12. MISCELLANEOUS PROVISIONS

A. This Agreement will be interpreted and governed by the laws of the State of Nevada, without reference to conflict of laws principles and without regard to the 1980 U.N. Convention on the International Sales of Goods.

B. This Agreement embodies the entire agreement between the parties regarding the subject matter hereof, supersedes all previous and contemporaneous agreements regarding this subject matter and may be amended only by a written instrument duly signed by an authorized representative of the party against whom enforcement is sought.

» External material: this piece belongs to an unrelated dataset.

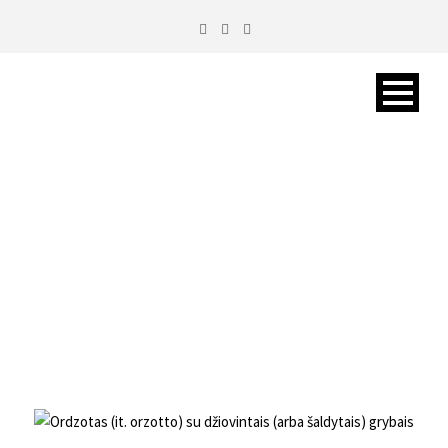
ORDZOTAS (ORZOTTO) SU
DŽIOVINTAIS ARBA
ŠALDYTAIS GRYBAIS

C. The relationship of the parties is one of independent contractors.

D. The rights and obligations of the parties will bind and inure to the benefit of their respective successors and permitted assigns. 

E. No waiver of any breach of any provision of this Agreement constitutes a waiver of any other breach, and will not be effective unless made in writing and signed by an authorized representative of the waiving party.

F. All notices, authorizations and requests in connection with this Agreement will be deemed given (a) five days after deposited in the U.S. mails, postage prepaid, certified or registered, return receipt requested; or (b) the day after sent by overnight courier, charges prepaid, and in either event addressed to the addresses set forth in the preamble of this Agreement.

G. Client warrants that it will not export or re-export the Private Label Product except in conformity with all U.S. and foreign laws and regulations.

H. This Agreement may be executed in two or more counterparts, each of which shall be deemed an original and all of which together shall constitute one instrument.